# WHAT IS ASKED:
a – In the letter, what job does Dennis's dad have?
b – Copy word for word the part of the letter that runs from "Hey guys.  My" up to and including "on with it.".

# QUOTED PASSAGE:
Good yakkin’ with ya again on the phone (man you’ve got to get on Facebook so we can save money on phone calls.)  Anyway, I thought for a bit about what you said you were doing with your English 10 class.  I did okay in English in high school, so I thought i’d write a letter  -- you know, a letter to your class about how to write one of these literary paragraphs.  Maybe it’ll help coming from me and not some stupid textbook (not that you wouldn’t do an EXCELLENT job, Uncle Andy, just that . . . oh, I dunno.  Here’s the letter.  Use it if you want.  You just read “I am a Rock” right?)

Dennis

Waddup?
Hey guys.  My uncle Andy called the other night (he’s a bit too . . . um . . . well let’s just say he thinks Snapchat was one of the Spice Girls).  Anyway, he called and mentioned, among other things, that he’s trying to get his grade 10’s (that’s you) to write a literary paragraph.  I hope he hasn’t been too mean to you.  My dad and him are brothers but they’re nothing alike:  my dad’s a badass construction superintendent and, I imagine, my uncle is a suit and tie kinda guy.  Anyway, let’s get on with it.

# EXTRACTED DATA:
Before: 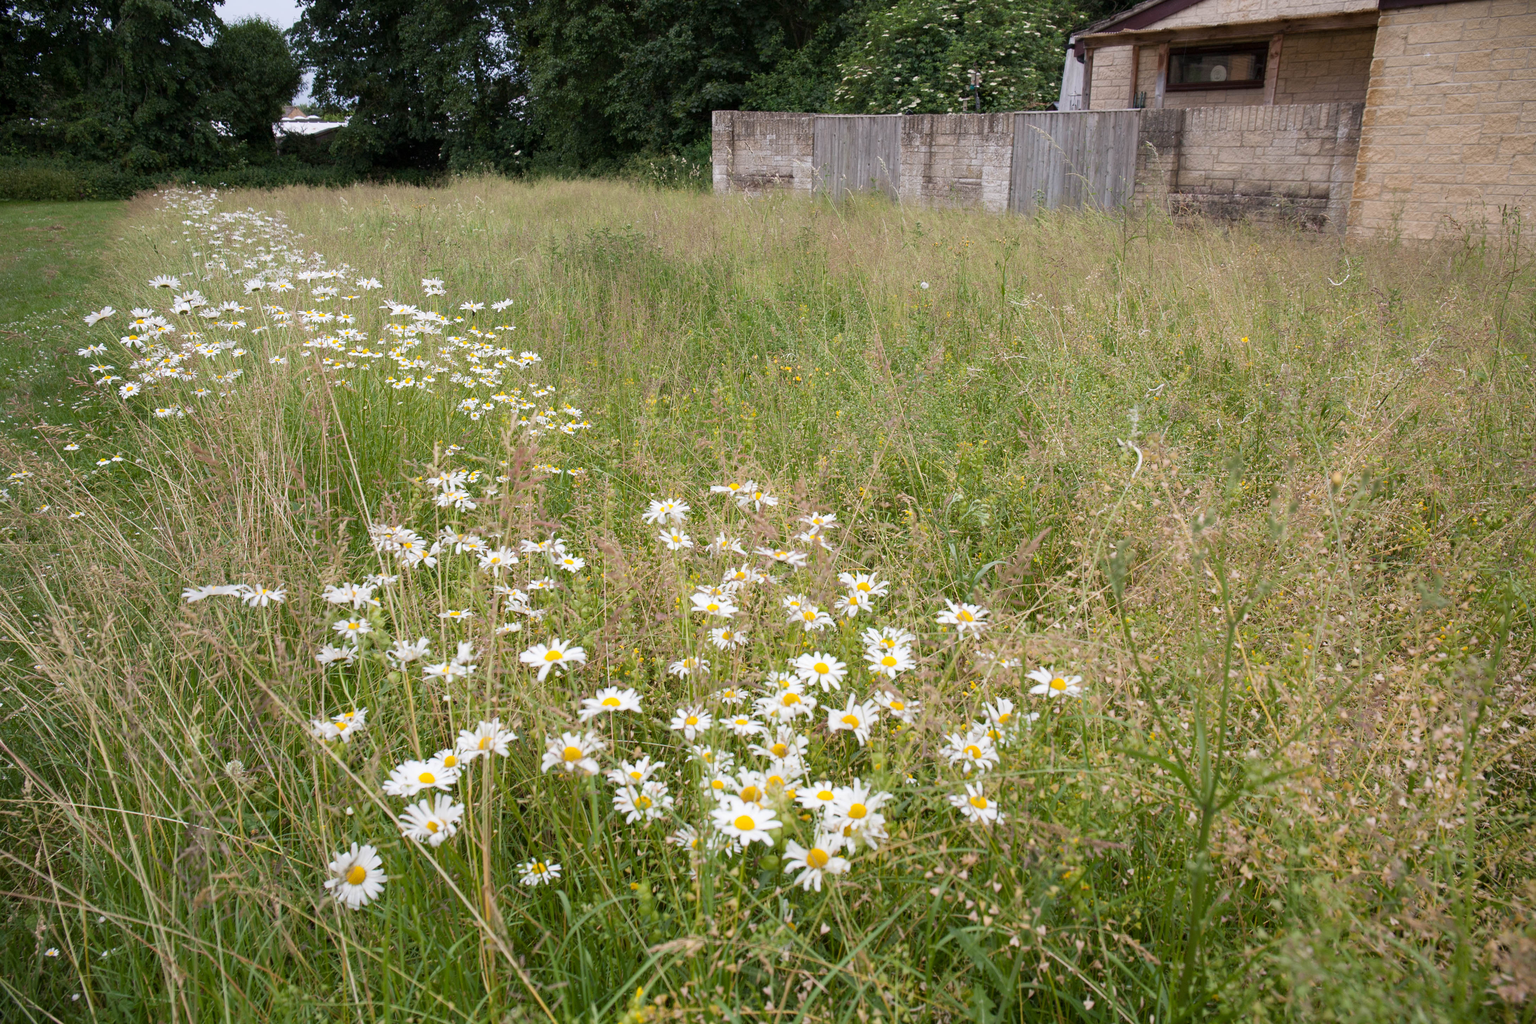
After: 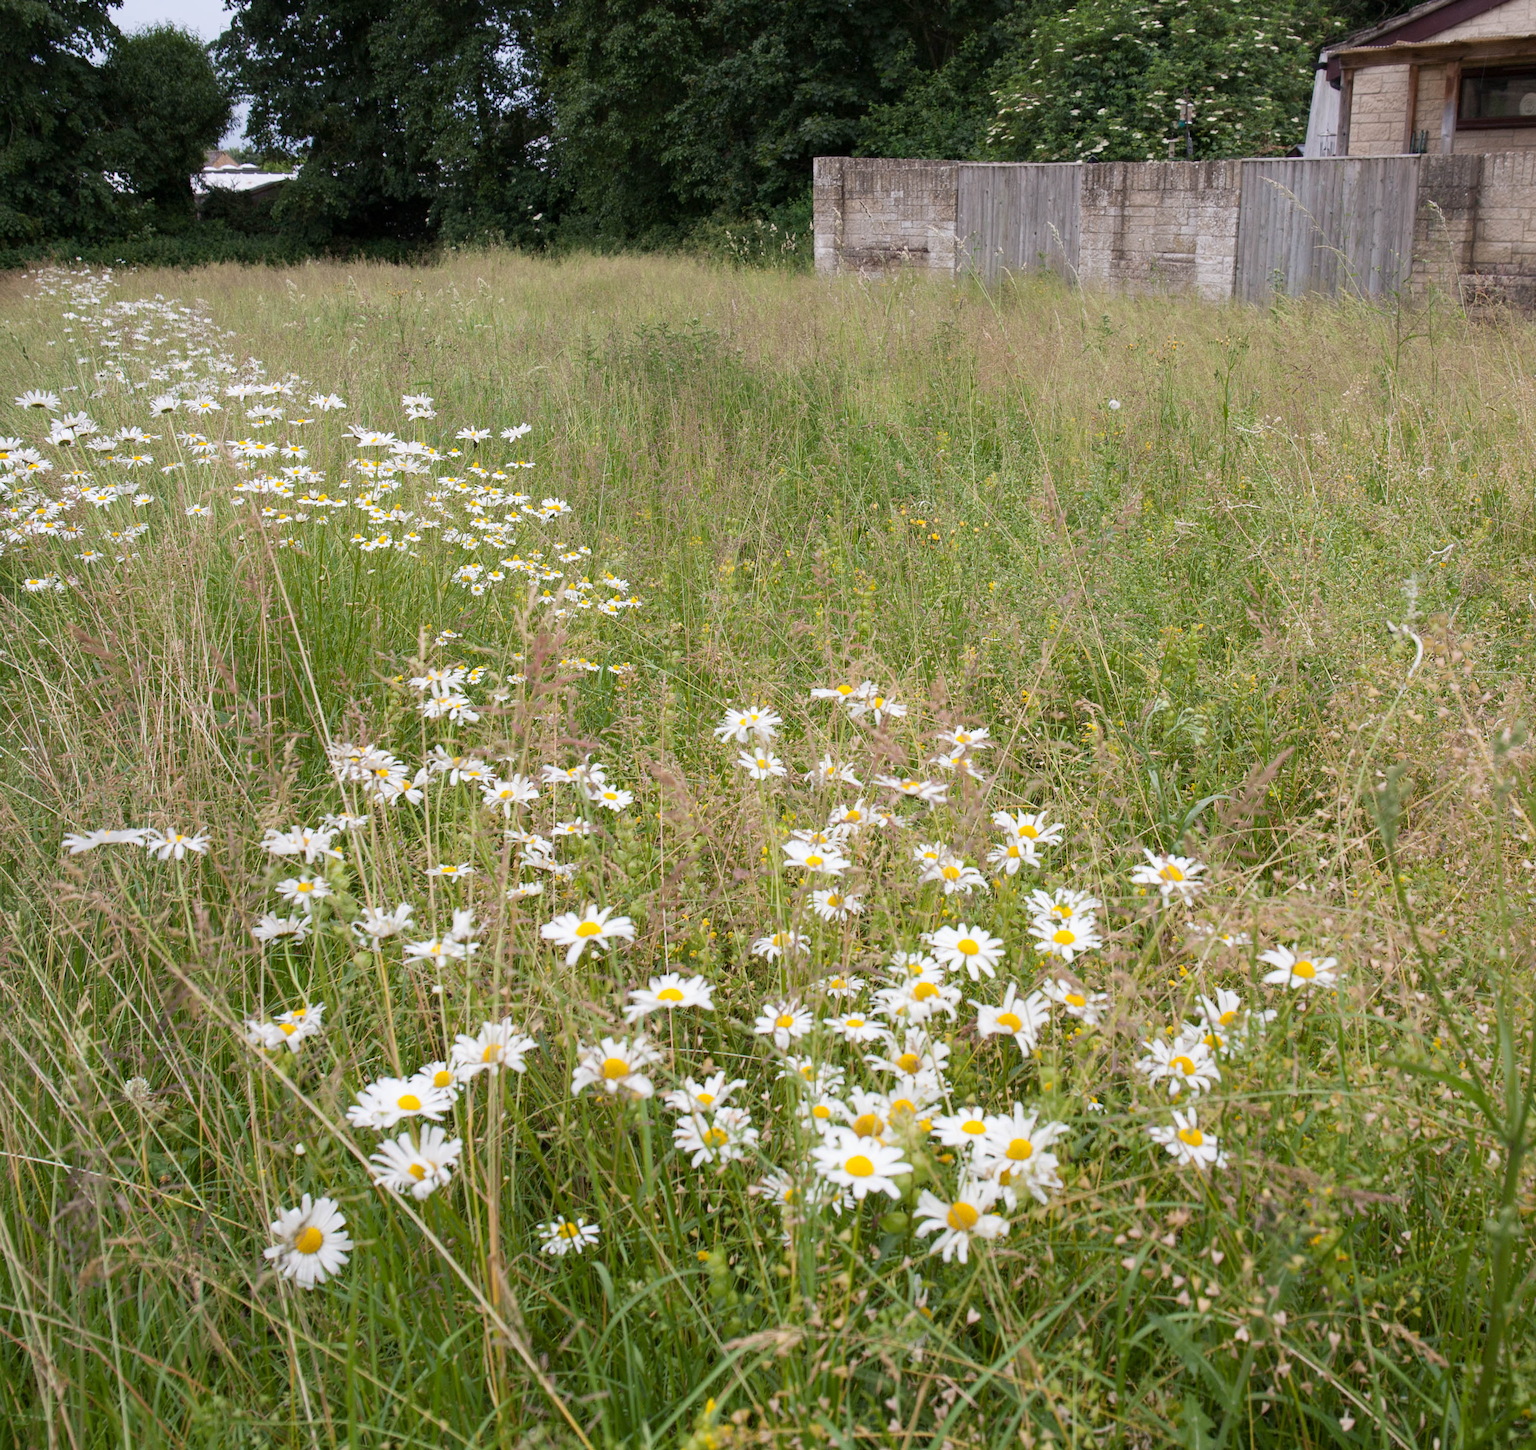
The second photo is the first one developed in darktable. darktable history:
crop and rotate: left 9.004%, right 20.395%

...

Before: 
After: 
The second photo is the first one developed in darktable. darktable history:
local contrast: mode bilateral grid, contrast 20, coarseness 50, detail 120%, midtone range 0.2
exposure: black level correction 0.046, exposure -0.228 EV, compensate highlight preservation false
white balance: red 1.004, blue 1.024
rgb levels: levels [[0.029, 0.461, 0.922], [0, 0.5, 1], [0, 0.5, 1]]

...

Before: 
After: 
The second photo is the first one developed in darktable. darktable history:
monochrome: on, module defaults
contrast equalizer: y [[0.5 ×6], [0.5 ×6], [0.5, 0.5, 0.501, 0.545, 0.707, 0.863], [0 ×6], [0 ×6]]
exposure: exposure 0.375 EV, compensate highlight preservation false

# SOLVED TASKS:
a – He is a construction superintendent.

b –
Hey guys.  My uncle Andy called the other night (he’s a bit too . . . um . . . well let’s just say he thinks Snapchat was one of the Spice Girls).  Anyway, he called and mentioned, among other things, that he’s trying to get his grade 10’s (that’s you) to write a literary paragraph.  I hope he hasn’t been too mean to you.  My dad and him are brothers but they’re nothing alike:  my dad’s a badass construction superintendent and, I imagine, my uncle is a suit and tie kinda guy.  Anyway, let’s get on with it.